Word for word, retype the lines from the one containing "Public access to" to the one containing "Minneapolis Star Tribune" below, keeping both end lines and dropping the pictures.

:::

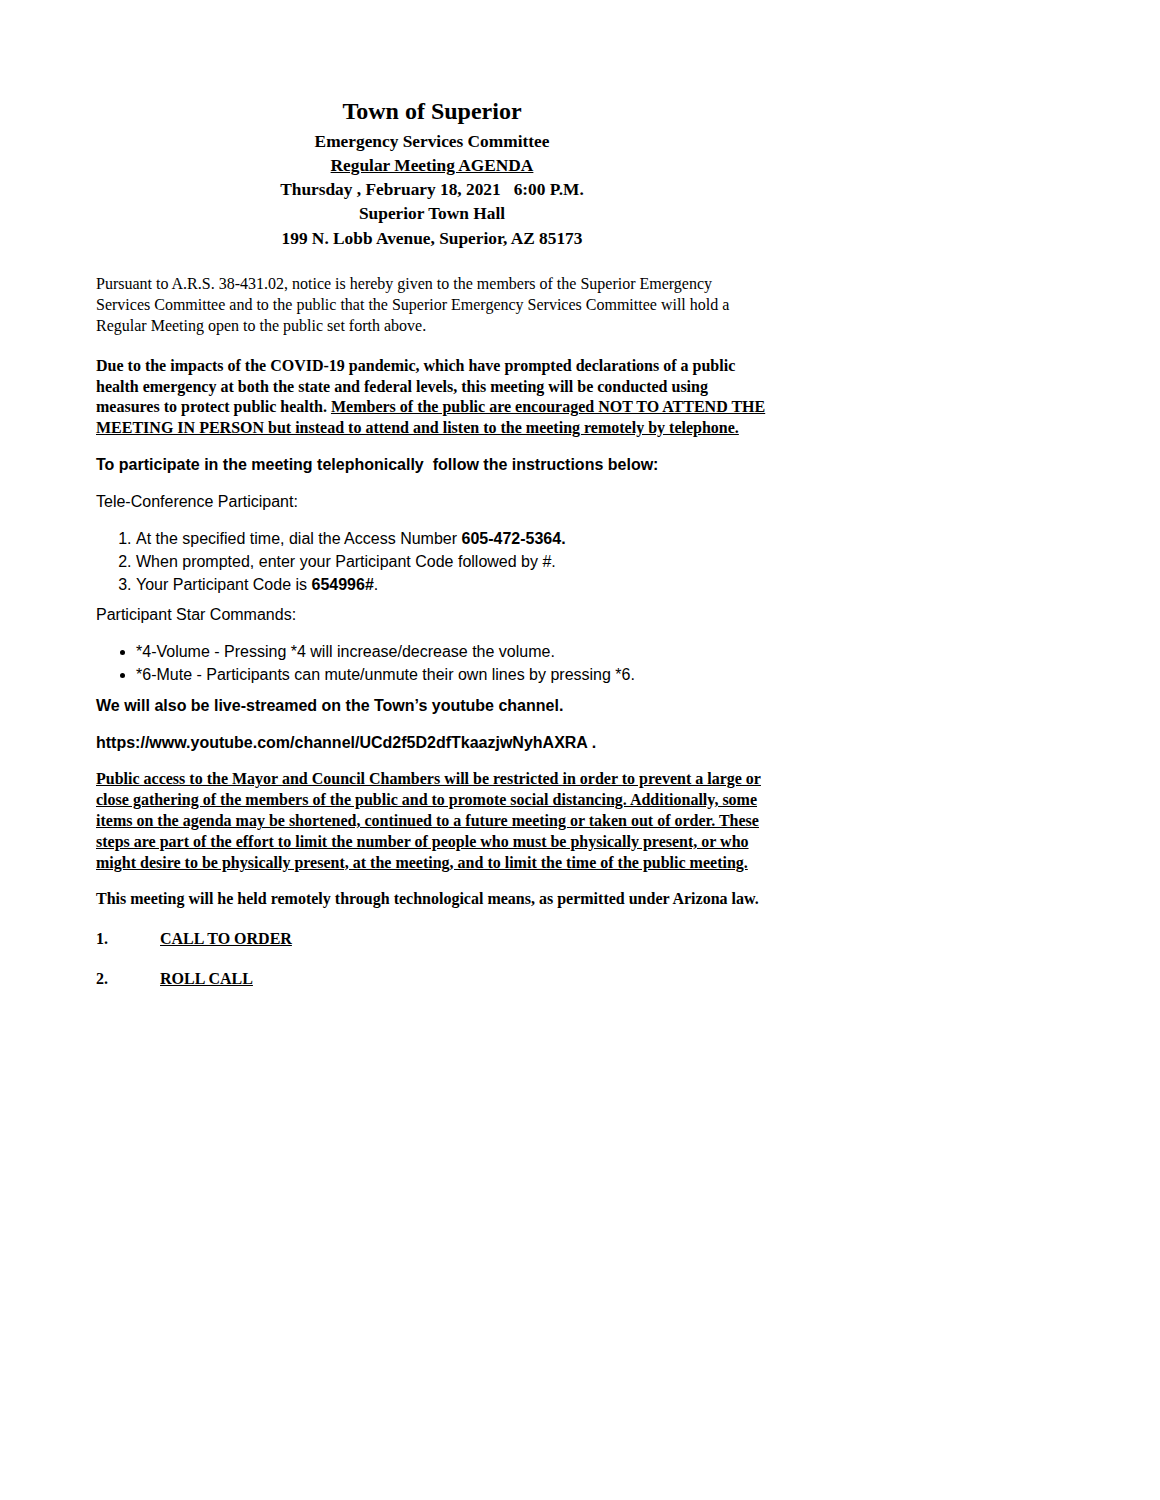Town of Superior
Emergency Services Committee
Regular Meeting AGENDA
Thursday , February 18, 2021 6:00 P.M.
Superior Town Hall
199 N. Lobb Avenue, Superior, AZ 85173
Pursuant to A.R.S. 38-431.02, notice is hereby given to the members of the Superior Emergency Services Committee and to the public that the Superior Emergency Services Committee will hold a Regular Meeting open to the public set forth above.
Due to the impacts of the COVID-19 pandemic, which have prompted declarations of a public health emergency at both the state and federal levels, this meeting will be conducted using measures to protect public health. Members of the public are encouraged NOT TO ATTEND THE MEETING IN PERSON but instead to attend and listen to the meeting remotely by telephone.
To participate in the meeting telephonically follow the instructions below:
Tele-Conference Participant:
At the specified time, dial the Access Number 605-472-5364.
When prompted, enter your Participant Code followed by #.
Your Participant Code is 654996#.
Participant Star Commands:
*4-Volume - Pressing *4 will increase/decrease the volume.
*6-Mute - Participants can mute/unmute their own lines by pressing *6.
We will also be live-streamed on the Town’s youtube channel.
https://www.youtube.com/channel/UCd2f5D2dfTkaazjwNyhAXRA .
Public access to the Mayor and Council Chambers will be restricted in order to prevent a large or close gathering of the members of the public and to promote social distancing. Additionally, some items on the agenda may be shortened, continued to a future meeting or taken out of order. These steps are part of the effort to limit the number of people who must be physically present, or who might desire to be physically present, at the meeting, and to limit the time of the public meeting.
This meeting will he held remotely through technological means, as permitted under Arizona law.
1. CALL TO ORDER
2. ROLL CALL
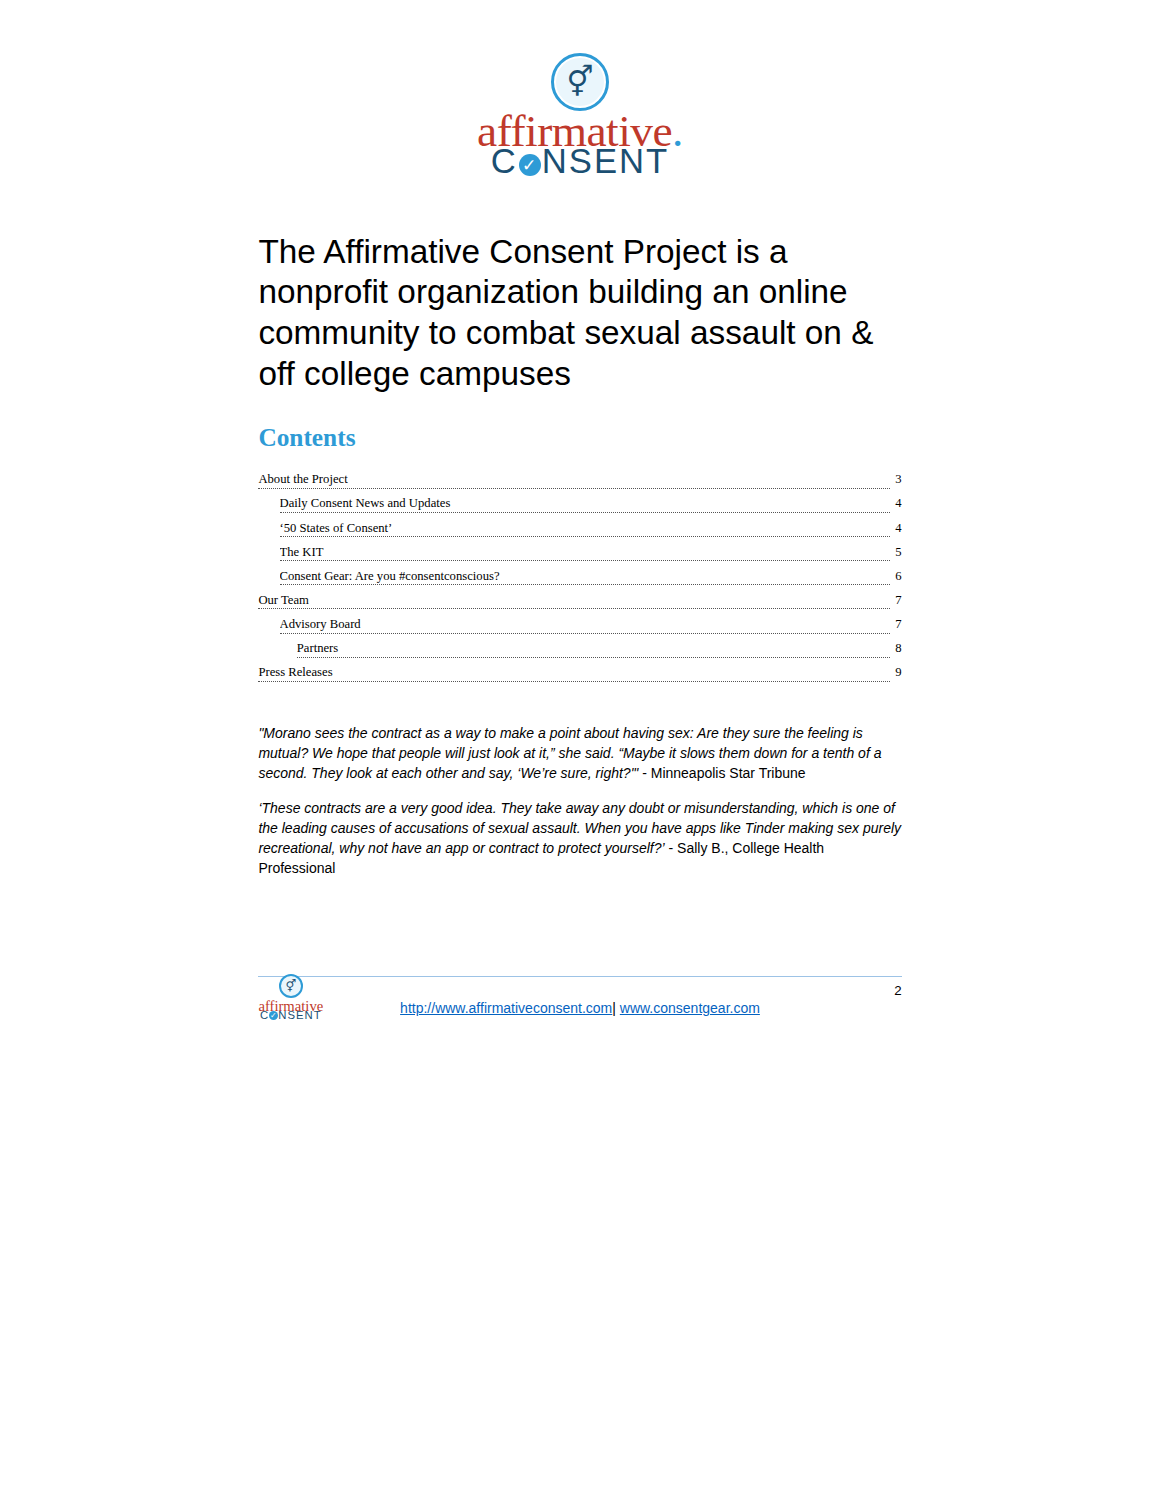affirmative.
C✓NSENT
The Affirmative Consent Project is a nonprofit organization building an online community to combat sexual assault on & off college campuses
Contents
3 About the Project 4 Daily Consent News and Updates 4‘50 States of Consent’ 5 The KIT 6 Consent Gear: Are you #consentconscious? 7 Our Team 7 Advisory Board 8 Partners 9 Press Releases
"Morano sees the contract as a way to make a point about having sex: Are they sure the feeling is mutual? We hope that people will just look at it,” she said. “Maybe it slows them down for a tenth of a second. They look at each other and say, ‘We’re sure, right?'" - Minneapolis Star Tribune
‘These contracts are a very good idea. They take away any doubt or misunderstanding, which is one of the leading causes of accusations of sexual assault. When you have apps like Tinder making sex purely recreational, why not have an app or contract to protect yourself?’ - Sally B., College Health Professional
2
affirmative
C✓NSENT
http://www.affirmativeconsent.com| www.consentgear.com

:::

** Solution for this task **
Public access to the Mayor and Council Chambers will be restricted in order to prevent a large or close gathering of the members of the public and to promote social distancing. Additionally, some items on the agenda may be shortened, continued to a future meeting or taken out of order. These steps are part of the effort to limit the number of people who must be physically present, or who might desire to be physically present, at the meeting, and to limit the time of the public meeting.
This meeting will he held remotely through technological means, as permitted under Arizona law.
1. CALL TO ORDER
2. ROLL CALL
affirmative.
C✓NSENT
The Affirmative Consent Project is a nonprofit organization building an online community to combat sexual assault on & off college campuses
Contents
3 About the Project 4 Daily Consent News and Updates 4‘50 States of Consent’ 5 The KIT 6 Consent Gear: Are you #consentconscious? 7 Our Team 7 Advisory Board 8 Partners 9 Press Releases
"Morano sees the contract as a way to make a point about having sex: Are they sure the feeling is mutual? We hope that people will just look at it,” she said. “Maybe it slows them down for a tenth of a second. They look at each other and say, ‘We’re sure, right?'" - Minneapolis Star Tribune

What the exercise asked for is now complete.